* RAW DATA *
=-=-=
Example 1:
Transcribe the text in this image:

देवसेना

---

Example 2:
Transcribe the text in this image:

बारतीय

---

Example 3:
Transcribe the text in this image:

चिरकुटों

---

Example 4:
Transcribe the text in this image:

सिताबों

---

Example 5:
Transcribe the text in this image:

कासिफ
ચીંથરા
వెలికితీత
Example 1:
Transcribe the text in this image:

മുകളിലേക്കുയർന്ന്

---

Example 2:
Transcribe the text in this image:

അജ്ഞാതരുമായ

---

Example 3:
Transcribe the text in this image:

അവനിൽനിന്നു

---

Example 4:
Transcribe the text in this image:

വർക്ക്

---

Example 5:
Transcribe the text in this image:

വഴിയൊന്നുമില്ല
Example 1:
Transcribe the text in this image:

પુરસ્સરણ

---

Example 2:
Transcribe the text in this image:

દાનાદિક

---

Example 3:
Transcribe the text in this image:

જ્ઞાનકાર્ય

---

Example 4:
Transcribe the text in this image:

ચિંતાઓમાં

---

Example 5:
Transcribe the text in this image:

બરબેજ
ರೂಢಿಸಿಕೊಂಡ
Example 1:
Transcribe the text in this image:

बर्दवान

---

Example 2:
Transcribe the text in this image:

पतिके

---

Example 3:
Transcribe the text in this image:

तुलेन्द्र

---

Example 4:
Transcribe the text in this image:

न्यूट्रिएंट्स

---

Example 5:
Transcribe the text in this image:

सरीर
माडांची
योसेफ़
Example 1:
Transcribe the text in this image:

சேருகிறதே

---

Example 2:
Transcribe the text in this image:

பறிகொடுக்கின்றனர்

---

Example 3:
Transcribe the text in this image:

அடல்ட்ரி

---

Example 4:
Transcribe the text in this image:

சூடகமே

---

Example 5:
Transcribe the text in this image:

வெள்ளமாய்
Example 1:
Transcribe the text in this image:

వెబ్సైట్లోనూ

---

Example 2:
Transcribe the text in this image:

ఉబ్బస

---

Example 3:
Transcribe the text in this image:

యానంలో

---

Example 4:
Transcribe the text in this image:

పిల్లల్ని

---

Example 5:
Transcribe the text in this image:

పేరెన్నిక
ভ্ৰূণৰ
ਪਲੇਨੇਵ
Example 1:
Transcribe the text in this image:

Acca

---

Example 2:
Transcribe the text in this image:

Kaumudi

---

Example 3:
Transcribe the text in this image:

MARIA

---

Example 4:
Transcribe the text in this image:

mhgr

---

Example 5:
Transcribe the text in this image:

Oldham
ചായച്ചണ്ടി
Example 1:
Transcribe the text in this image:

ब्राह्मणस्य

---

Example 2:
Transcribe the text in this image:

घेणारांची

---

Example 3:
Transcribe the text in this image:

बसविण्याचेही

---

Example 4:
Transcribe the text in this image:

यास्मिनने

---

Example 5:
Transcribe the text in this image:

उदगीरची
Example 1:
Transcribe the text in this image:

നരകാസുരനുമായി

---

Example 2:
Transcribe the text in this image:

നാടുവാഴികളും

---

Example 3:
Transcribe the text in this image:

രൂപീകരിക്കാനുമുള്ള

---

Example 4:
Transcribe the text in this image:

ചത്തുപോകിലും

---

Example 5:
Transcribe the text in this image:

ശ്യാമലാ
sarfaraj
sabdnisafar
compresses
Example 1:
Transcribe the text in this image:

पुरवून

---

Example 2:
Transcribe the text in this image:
=-=-=
* INSTRUCTIONS FOR THE TASK *
All of the material, restated exactly, is the expected result.

* TASK RESULT *
Example 1:
Transcribe the text in this image:

देवसेना

---

Example 2:
Transcribe the text in this image:

बारतीय

---

Example 3:
Transcribe the text in this image:

चिरकुटों

---

Example 4:
Transcribe the text in this image:

सिताबों

---

Example 5:
Transcribe the text in this image:

कासिफ
ચીંથરા
వెలికితీత
Example 1:
Transcribe the text in this image:

മുകളിലേക്കുയർന്ന്

---

Example 2:
Transcribe the text in this image:

അജ്ഞാതരുമായ

---

Example 3:
Transcribe the text in this image:

അവനിൽനിന്നു

---

Example 4:
Transcribe the text in this image:

വർക്ക്

---

Example 5:
Transcribe the text in this image:

വഴിയൊന്നുമില്ല
Example 1:
Transcribe the text in this image:

પુરસ્સરણ

---

Example 2:
Transcribe the text in this image:

દાનાદિક

---

Example 3:
Transcribe the text in this image:

જ્ઞાનકાર્ય

---

Example 4:
Transcribe the text in this image:

ચિંતાઓમાં

---

Example 5:
Transcribe the text in this image:

બરબેજ
ರೂಢಿಸಿಕೊಂಡ
Example 1:
Transcribe the text in this image:

बर्दवान

---

Example 2:
Transcribe the text in this image:

पतिके

---

Example 3:
Transcribe the text in this image:

तुलेन्द्र

---

Example 4:
Transcribe the text in this image:

न्यूट्रिएंट्स

---

Example 5:
Transcribe the text in this image:

सरीर
माडांची
योसेफ़
Example 1:
Transcribe the text in this image:

சேருகிறதே

---

Example 2:
Transcribe the text in this image:

பறிகொடுக்கின்றனர்

---

Example 3:
Transcribe the text in this image:

அடல்ட்ரி

---

Example 4:
Transcribe the text in this image:

சூடகமே

---

Example 5:
Transcribe the text in this image:

வெள்ளமாய்
Example 1:
Transcribe the text in this image:

వెబ్సైట్లోనూ

---

Example 2:
Transcribe the text in this image:

ఉబ్బస

---

Example 3:
Transcribe the text in this image:

యానంలో

---

Example 4:
Transcribe the text in this image:

పిల్లల్ని

---

Example 5:
Transcribe the text in this image:

పేరెన్నిక
ভ্ৰূণৰ
ਪਲੇਨੇਵ
Example 1:
Transcribe the text in this image:

Acca

---

Example 2:
Transcribe the text in this image:

Kaumudi

---

Example 3:
Transcribe the text in this image:

MARIA

---

Example 4:
Transcribe the text in this image:

mhgr

---

Example 5:
Transcribe the text in this image:

Oldham
ചായച്ചണ്ടി
Example 1:
Transcribe the text in this image:

ब्राह्मणस्य

---

Example 2:
Transcribe the text in this image:

घेणारांची

---

Example 3:
Transcribe the text in this image:

बसविण्याचेही

---

Example 4:
Transcribe the text in this image:

यास्मिनने

---

Example 5:
Transcribe the text in this image:

उदगीरची
Example 1:
Transcribe the text in this image:

നരകാസുരനുമായി

---

Example 2:
Transcribe the text in this image:

നാടുവാഴികളും

---

Example 3:
Transcribe the text in this image:

രൂപീകരിക്കാനുമുള്ള

---

Example 4:
Transcribe the text in this image:

ചത്തുപോകിലും

---

Example 5:
Transcribe the text in this image:

ശ്യാമലാ
sarfaraj
sabdnisafar
compresses
Example 1:
Transcribe the text in this image:

पुरवून

---

Example 2:
Transcribe the text in this image:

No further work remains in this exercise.